La presse bouillonne, la plume s'envole

Auberge de jeunesse: la vie en communauté

Le 13 Mai 2015 à 17h04

«Tenez bon, plus que 29 marches avant la réception»: une inscription dans l'escalier de l'auberge de jeunesse Oki Doki à Varsovie, en Pologne. Crédit: M.-S.B.

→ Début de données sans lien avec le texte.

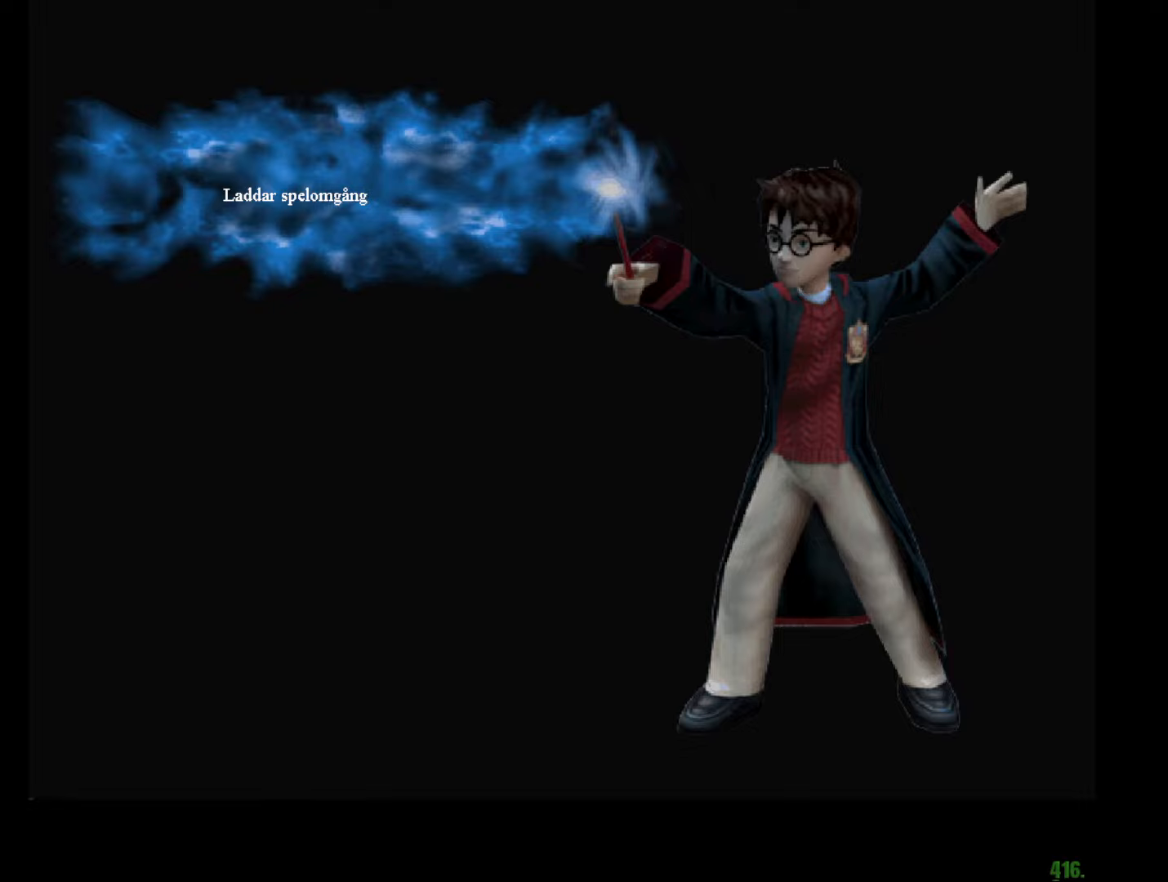
{"keys": ["a", "e", "s", "w"], "mouse": ["right"], "events": []}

Vu le prix d’une nuit d’hôtel, les baroudeurs au petit budget optent souvent pour les auberges de jeunesse. Et l’ambiance est souvent bien plus chaleureuse! Il suffit juste de s’adapter aux joies de la vie en communauté…

A peine le pied posé sur le tarmac de l’aéroport de Varsovie, en Pologne, on réalise que, finalement, la doudoune n’était peut-être pas indispensable. Ce jour-là, il fait beau, presque chaud. Alors, mieux vaut en profiter pour visiter la ville, avant de se prélasser dans un parc. L’heure tourne, mais rien ne presse; il faut, paraît-il, absolument tester ce bar avant tout. Dans la soirée, un coup d’œil inquiet sur la montre annonce une évacuation d’urgence du comptoir: l’accueil de l’auberge de jeunesse, qui distribue les clefs des chambres, ferme à minuit. Pour atteindre la réception, il y a plusieurs étages à gravir. Avec le sac sur le dos, et la tête qui tourne un peu, la respiration s’essouffle rapidement. Comme pour réconforter les visiteurs, tous les quinze pas, un message est inscrit dans un coin d’une marche de l’escalier: «Tenez bon, plus que 29 marches avant la réception».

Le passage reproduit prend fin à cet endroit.